• What you need to do
Convert every line in the entries below into a JSON list of strings, with one string per line and blank lines omitted.

• Supplied material
>>>
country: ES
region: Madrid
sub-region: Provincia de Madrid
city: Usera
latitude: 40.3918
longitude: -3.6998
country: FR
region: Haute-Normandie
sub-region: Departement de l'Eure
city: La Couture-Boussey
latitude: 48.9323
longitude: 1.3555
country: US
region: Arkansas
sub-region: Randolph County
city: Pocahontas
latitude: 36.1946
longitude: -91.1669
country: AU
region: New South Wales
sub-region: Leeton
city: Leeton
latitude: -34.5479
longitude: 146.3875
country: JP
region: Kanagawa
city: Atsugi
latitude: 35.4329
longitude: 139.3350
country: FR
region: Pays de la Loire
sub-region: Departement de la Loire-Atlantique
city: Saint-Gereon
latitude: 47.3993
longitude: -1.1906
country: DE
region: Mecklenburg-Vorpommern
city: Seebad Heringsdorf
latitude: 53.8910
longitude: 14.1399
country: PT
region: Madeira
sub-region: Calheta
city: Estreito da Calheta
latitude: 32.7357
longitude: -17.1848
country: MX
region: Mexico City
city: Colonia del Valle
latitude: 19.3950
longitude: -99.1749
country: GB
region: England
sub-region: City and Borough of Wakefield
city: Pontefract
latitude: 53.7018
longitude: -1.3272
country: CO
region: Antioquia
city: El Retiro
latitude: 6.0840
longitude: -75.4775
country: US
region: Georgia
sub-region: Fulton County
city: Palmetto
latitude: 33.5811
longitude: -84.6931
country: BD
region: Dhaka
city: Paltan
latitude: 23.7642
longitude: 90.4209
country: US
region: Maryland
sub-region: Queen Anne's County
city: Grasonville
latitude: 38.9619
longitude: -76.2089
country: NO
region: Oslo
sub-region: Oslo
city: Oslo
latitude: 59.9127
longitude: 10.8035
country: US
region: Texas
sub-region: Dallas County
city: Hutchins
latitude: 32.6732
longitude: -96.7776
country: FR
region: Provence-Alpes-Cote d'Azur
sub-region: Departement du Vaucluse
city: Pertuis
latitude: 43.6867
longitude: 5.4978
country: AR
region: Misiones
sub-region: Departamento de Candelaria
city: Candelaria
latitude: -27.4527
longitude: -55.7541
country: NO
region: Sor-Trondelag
<<<
• Response
[
  "country: ES",
  "region: Madrid",
  "sub-region: Provincia de Madrid",
  "city: Usera",
  "latitude: 40.3918",
  "longitude: -3.6998",
  "country: FR",
  "region: Haute-Normandie",
  "sub-region: Departement de l'Eure",
  "city: La Couture-Boussey",
  "latitude: 48.9323",
  "longitude: 1.3555",
  "country: US",
  "region: Arkansas",
  "sub-region: Randolph County",
  "city: Pocahontas",
  "latitude: 36.1946",
  "longitude: -91.1669",
  "country: AU",
  "region: New South Wales",
  "sub-region: Leeton",
  "city: Leeton",
  "latitude: -34.5479",
  "longitude: 146.3875",
  "country: JP",
  "region: Kanagawa",
  "city: Atsugi",
  "latitude: 35.4329",
  "longitude: 139.3350",
  "country: FR",
  "region: Pays de la Loire",
  "sub-region: Departement de la Loire-Atlantique",
  "city: Saint-Gereon",
  "latitude: 47.3993",
  "longitude: -1.1906",
  "country: DE",
  "region: Mecklenburg-Vorpommern",
  "city: Seebad Heringsdorf",
  "latitude: 53.8910",
  "longitude: 14.1399",
  "country: PT",
  "region: Madeira",
  "sub-region: Calheta",
  "city: Estreito da Calheta",
  "latitude: 32.7357",
  "longitude: -17.1848",
  "country: MX",
  "region: Mexico City",
  "city: Colonia del Valle",
  "latitude: 19.3950",
  "longitude: -99.1749",
  "country: GB",
  "region: England",
  "sub-region: City and Borough of Wakefield",
  "city: Pontefract",
  "latitude: 53.7018",
  "longitude: -1.3272",
  "country: CO",
  "region: Antioquia",
  "city: El Retiro",
  "latitude: 6.0840",
  "longitude: -75.4775",
  "country: US",
  "region: Georgia",
  "sub-region: Fulton County",
  "city: Palmetto",
  "latitude: 33.5811",
  "longitude: -84.6931",
  "country: BD",
  "region: Dhaka",
  "city: Paltan",
  "latitude: 23.7642",
  "longitude: 90.4209",
  "country: US",
  "region: Maryland",
  "sub-region: Queen Anne's County",
  "city: Grasonville",
  "latitude: 38.9619",
  "longitude: -76.2089",
  "country: NO",
  "region: Oslo",
  "sub-region: Oslo",
  "city: Oslo",
  "latitude: 59.9127",
  "longitude: 10.8035",
  "country: US",
  "region: Texas",
  "sub-region: Dallas County",
  "city: Hutchins",
  "latitude: 32.6732",
  "longitude: -96.7776",
  "country: FR",
  "region: Provence-Alpes-Cote d'Azur",
  "sub-region: Departement du Vaucluse",
  "city: Pertuis",
  "latitude: 43.6867",
  "longitude: 5.4978",
  "country: AR",
  "region: Misiones",
  "sub-region: Departamento de Candelaria",
  "city: Candelaria",
  "latitude: -27.4527",
  "longitude: -55.7541",
  "country: NO",
  "region: Sor-Trondelag"
]